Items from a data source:
[Start of section]

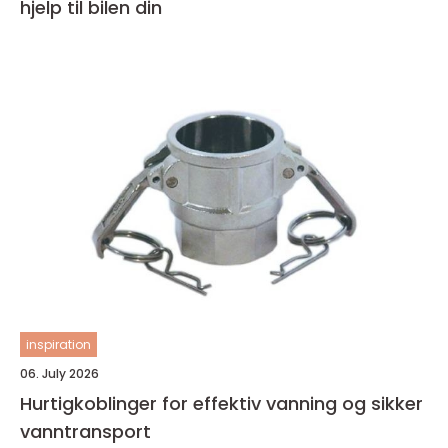
hjelp til bilen din
inspiration
06. July 2026
Hurtigkoblinger for effektiv vanning og sikker
vanntransport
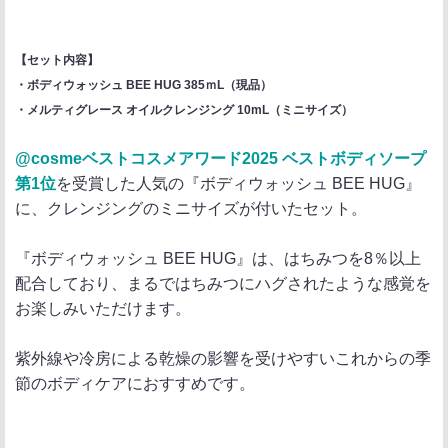
【セット内容】
・ボディウォッシュ BEE HUG 385ｍL（現品）
・メルティグレース オイルクレンジング 10mL（ミニサイズ）
@cosmeベストコスメアワード2025 ベストボディソープ
第1位
を受賞した人気の『ボディウォッシュ BEE HUG』
に、クレンジングのミニサイズが付いたセット。
『ボディウォッシュ BEE HUG』は、はちみつを8％以上
配合しており、まるではちみつにハグされたような感覚を
お楽しみいただけます。
紫外線や冷房による乾燥の影響を受けやすいこれからの季
節のボディケアにおすすめです。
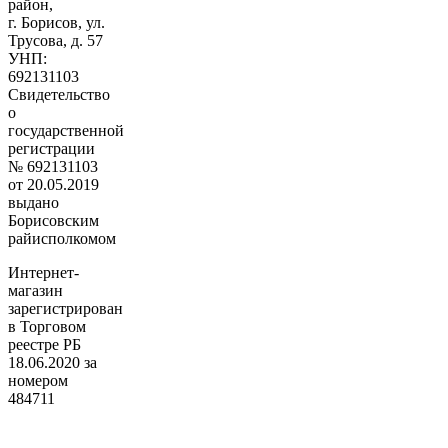
район,
г. Борисов, ул.
Трусова, д. 57
УНП:
692131103
Свидетельство
о
государственной
регистрации
№ 692131103
от 20.05.2019
выдано
Борисовским
райисполкомом
Интернет-
магазин
зарегистрирован
в Торговом
реестре РБ
18.06.2020 за
номером
484711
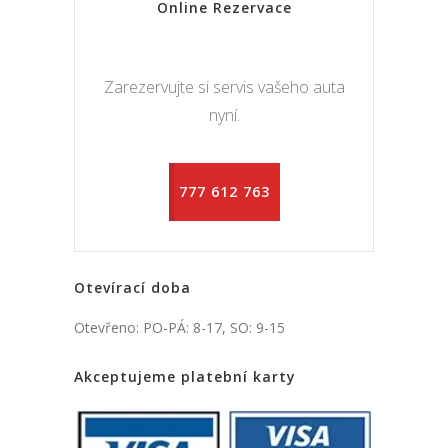
Online Rezervace
Zarezervujte si servis vašeho auta
nyní.
777 612 763
Otevírací doba
Otevřeno: PO-PÁ: 8-17, SO: 9-15
Akceptujeme platební karty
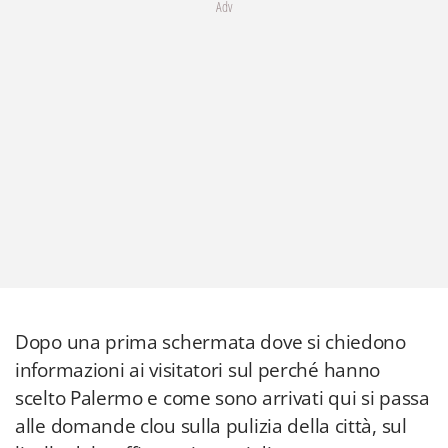
Adv
Dopo una prima schermata dove si chiedono
informazioni ai visitatori sul perché hanno
scelto Palermo e come sono arrivati qui si passa
alle domande clou sulla pulizia della città, sul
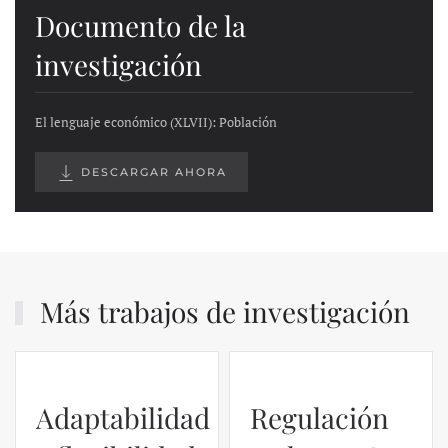
Documento de la
investigación
El lenguaje económico (XLVII): Población
DESCARGAR AHORA
Más trabajos de investigación
Adaptabilidad
Regulación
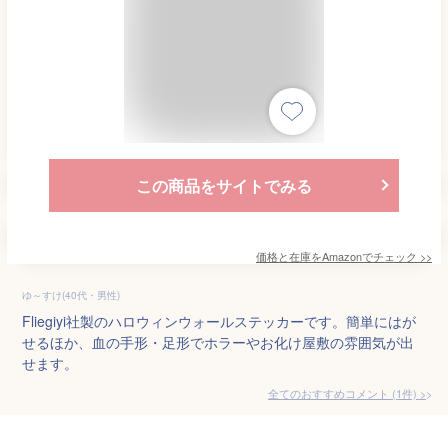
この商品をサイトでみる
価格と在庫を
Amazon
でチェック
>>
ゆ～すけ(40代・男性)
Fliegiyi社製のハロウィンウォールステッカーです。簡単にはが
せるほか、血の手形・足形でホラーやお化け屋敷の雰囲気が出
せます。
全てのおすすめコメント
(
1
件)
>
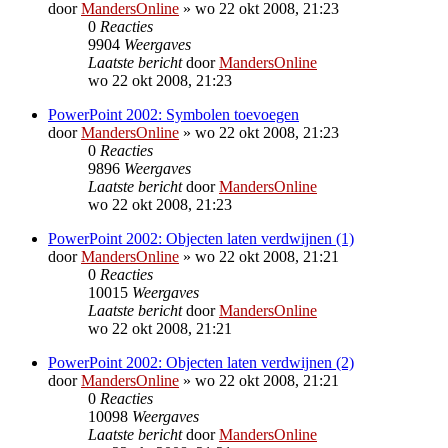
door
MandersOnline
»
wo 22 okt 2008, 21:23
0
Reacties
9904
Weergaves
Laatste bericht
door
MandersOnline
wo 22 okt 2008, 21:23
PowerPoint 2002: Symbolen toevoegen
door
MandersOnline
»
wo 22 okt 2008, 21:23
0
Reacties
9896
Weergaves
Laatste bericht
door
MandersOnline
wo 22 okt 2008, 21:23
PowerPoint 2002: Objecten laten verdwijnen (1)
door
MandersOnline
»
wo 22 okt 2008, 21:21
0
Reacties
10015
Weergaves
Laatste bericht
door
MandersOnline
wo 22 okt 2008, 21:21
PowerPoint 2002: Objecten laten verdwijnen (2)
door
MandersOnline
»
wo 22 okt 2008, 21:21
0
Reacties
10098
Weergaves
Laatste bericht
door
MandersOnline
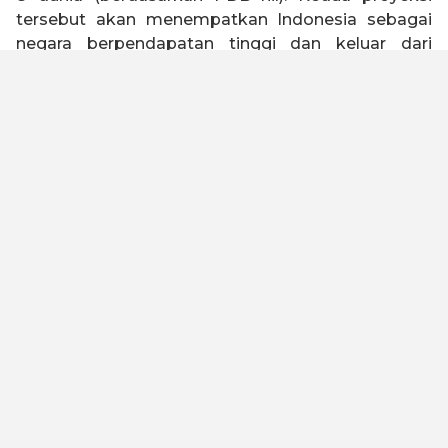
tersebut akan menempatkan Indonesia sebagai
negara berpendapatan tinggi dan keluar dari
jebakan negara kelas menengah (
middle income
trap
).
Indonesia 2045 memiliki visi untuk menjadi negara
tangguh, sejahtera, inklusif, dan berkelanjutan.
Untuk mewujudkan visi tersebut, Kadin Indonesia
telah melakukan kajian dengan melibatkan seluruh
elemen bangsa baik asosiasi, akademisi, serikat
buruh, organisasi keagamaan, pelaku usaha dan
industri untuk merumuskan Peta Jalan Indonesia
Emas 2045. Kami meyakini dengan landasan
filosofi “Gotong Royong” dan “Bhinneka Tunggal
Ika” yang diimplementasikan oleh kualitas SDM
yang unggul, maka visi ini dapat tercapai.
Untuk menjadi negara maju dan lepas dari jebakan
negara kelas menengah, Peta Jalan ini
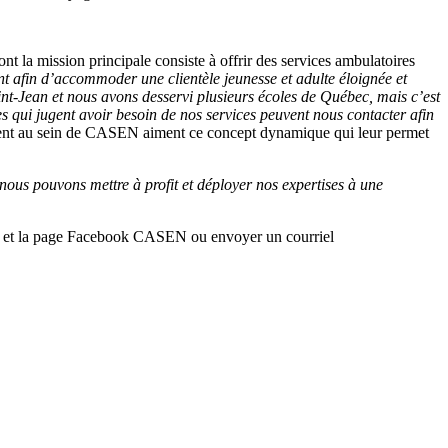
a mission principale consiste à offrir des services ambulatoires
nt afin d’accommoder une clientèle jeunesse et adulte éloignée et
nt-Jean et nous avons desservi plusieurs écoles de Québec, mais c’est
 qui jugent avoir besoin de nos services peuvent nous contacter afin
vrent au sein de CASEN aiment ce concept dynamique qui leur permet
et nous pouvons mettre à profit et déployer nos expertises à une
.ca et la page Facebook CASEN ou envoyer un courriel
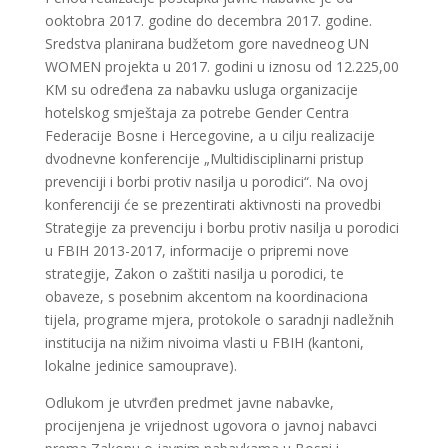
ooktobra 2017. godine do decembra 2017. godine.
Sredstva planirana budžetom gore navedneog UN
WOMEN projekta u 2017. godini u iznosu od 12.225,00
KM su određena za nabavku usluga organizacije
hotelskog smještaja za potrebe Gender Centra
Federacije Bosne i Hercegovine, a u cilju realizacije
dvodnevne konferencije „Multidisciplinarni pristup
prevenciji i borbi protiv nasilja u porodici“. Na ovoj
konferenciji će se prezentirati aktivnosti na provedbi
Strategije za prevenciju i borbu protiv nasilja u porodici
u FBIH 2013-2017, informacije o pripremi nove
strategije, Zakon o zaštiti nasilja u porodici, te
obaveze, s posebnim akcentom na koordinaciona
tijela, programe mjera, protokole o saradnji nadležnih
institucija na nižim nivoima vlasti u FBIH (kantoni,
lokalne jedinice samouprave).
Odlukom je utvrđen predmet javne nabavke,
procijenjena je vrijednost ugovora o javnoj nabavci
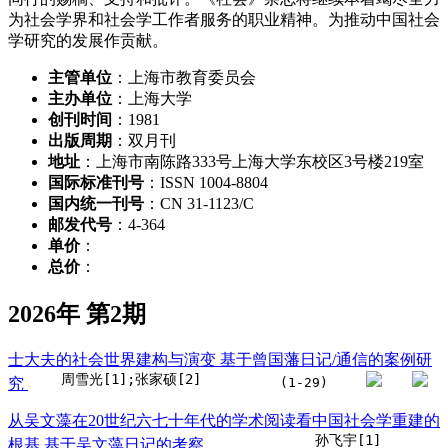
为社会学界和社会学工作者服务的职业精神。为推动中国社会
学研究的发展作贡献。
主管单位
：上海市教育委员会
主办单位
：上海大学
创刊时间
：1981
出版周期
：双月刊
地址
：上海市南陈路333号上海大学东校区3号楼219室
国际标准刊号
：ISSN 1004-8804
国内统一刊号
：CN 31-1123/C
邮发代号
：4-364
单价
：
总价
：
2026年 第2期
士大夫的社会世界建构与演变 基于曾国藩日记/通信的案例研
周雪光[1];张家硕[2]
究
(1-29)
从吴文藻在20世纪六七十年代的学术阅读看中国社会学重建的
孙飞宇[1]
根基 基于吴文藻日记的考察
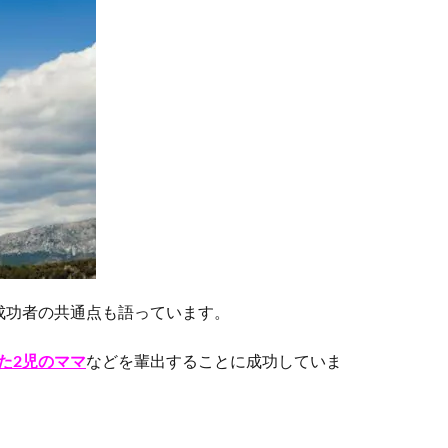
成功者の共通点も語っています。
した2児のママ
などを輩出することに成功していま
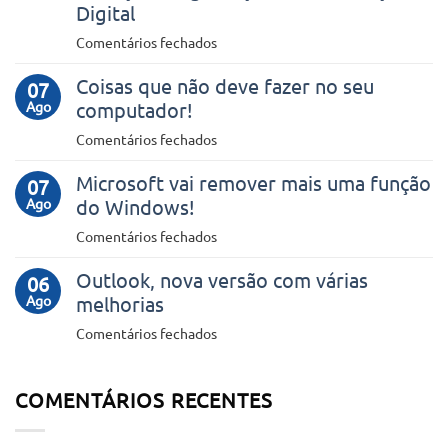
uma
Digital
VPN
em
Comentários fechados
no
Microsoft
teu
Coisas que não deve fazer no seu
lança
07
smartphone
Ago
computador!
Face
Check
em
Comentários fechados
para
Coisas
reforçar
Microsoft vai remover mais uma função
que
07
a
Ago
do Windows!
não
segurança
deve
em
Comentários fechados
da
fazer
Microsoft
Identificação
no
Outlook, nova versão com várias
vai
06
Digital
seu
Ago
melhorias
remover
computador!
mais
em
Comentários fechados
uma
Outlook,
função
nova
do
COMENTÁRIOS RECENTES
versão
Windows!
com
várias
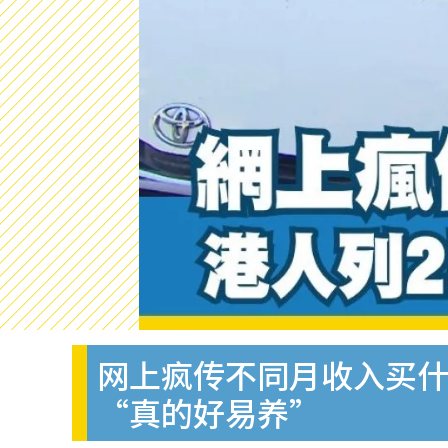
网上疯传不同月收入买什么
“真的好易养”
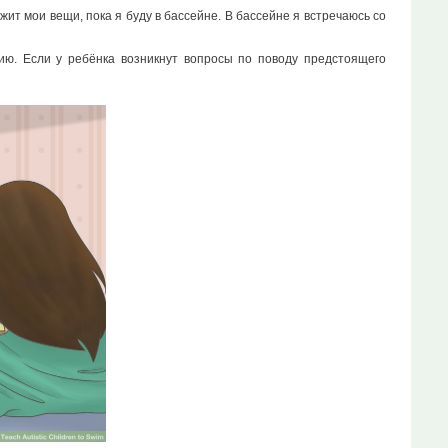
жит мои вещи, пока я буду в бассейне. В бассейне я встречаюсь со
ию. Если у ребёнка возникнут вопросы по поводу предстоящего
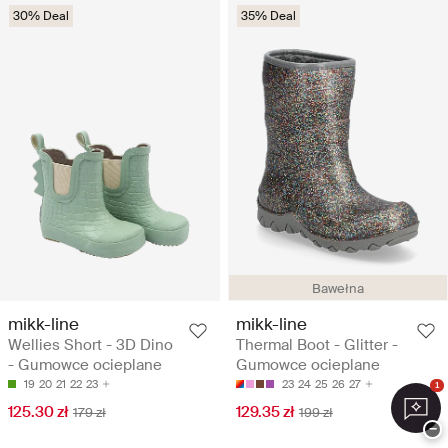
30% Deal
35% Deal
Bawełna
mikk-line
mikk-line
Wellies Short - 3D Dino
Thermal Boot - Glitter -
- Gumowce ocieplane
Gumowce ocieplane
19
20
21
22
23
23
24
25
26
27
1
125.30 zł
129.35 zł
179 zł
199 zł
−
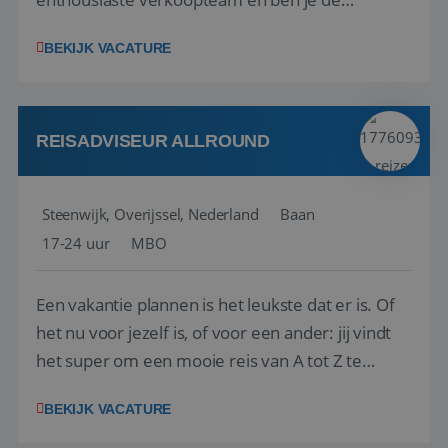
vraagbaak voor alles met betrekking tot vluchten
BEKIJK VACATURE
en tarieven waar je collega’s niet uitkomen.
Voorts ben je verantwoordelijk voor een stuk
kwaliteitsbewaking van alles wat met IATA te m...
REISADVISEUR ALLROUND
Steenwijk, Overijssel, Nederland
Baan
17-24 uur
MBO
Een vakantie plannen is het leukste dat er is. Of
het nu voor jezelf is, of voor een ander: jij vindt
het super om een mooie reis van A tot Z te
regelen. Door jouw kennis en ervaring leren onze
BEKIJK VACATURE
vakantiegangers de meest prachtige plekjes op
aarde kennen! 🏝️Wat ga je doen?Klantgericht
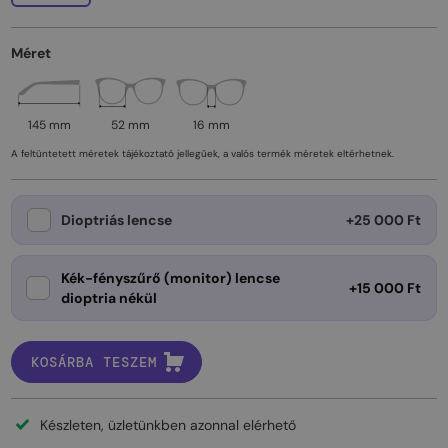
Méret
145 mm
52 mm
16 mm
A feltüntetett méretek tájékoztató jellegűek, a valós termék méretek eltérhetnek.
Dioptriás lencse
+25 000 Ft
Kék-fényszűrő (monitor) lencse
+15 000 Ft
dioptria nékül
KOSÁRBA TESZEM
Készleten, üzletünkben azonnal elérhető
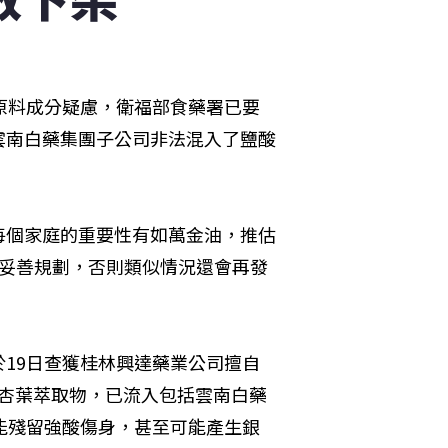
原料成分疑慮，衛福部食藥署已要
雲南白藥集團子公司非法混入了鹽酸
每個家庭的重要性有如萬金油，推估
要妥善規劃，否則類似情況還會再發
19日查獲桂林興達藥業公司擅自
銀杏葉萃取物，已流入包括雲南白藥
能殘留強酸傷身，甚至可能產生銀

[End of section]

About this task:
Please repeat the items word for word, starting at the very beginning and ending with the line that contains "節のボディケアにおすすめです。", including both ends. Leave the pictures out of your answer.

Solution to this task:
hjelp til bilen din
inspiration
06. July 2026
Hurtigkoblinger for effektiv vanning og sikker
vanntransport
【セット内容】
・ボディウォッシュ BEE HUG 385ｍL（現品）
・メルティグレース オイルクレンジング 10mL（ミニサイズ）
@cosmeベストコスメアワード2025 ベストボディソープ
第1位
を受賞した人気の『ボディウォッシュ BEE HUG』
に、クレンジングのミニサイズが付いたセット。
『ボディウォッシュ BEE HUG』は、はちみつを8％以上
配合しており、まるではちみつにハグされたような感覚を
お楽しみいただけます。
紫外線や冷房による乾燥の影響を受けやすいこれからの季
節のボディケアにおすすめです。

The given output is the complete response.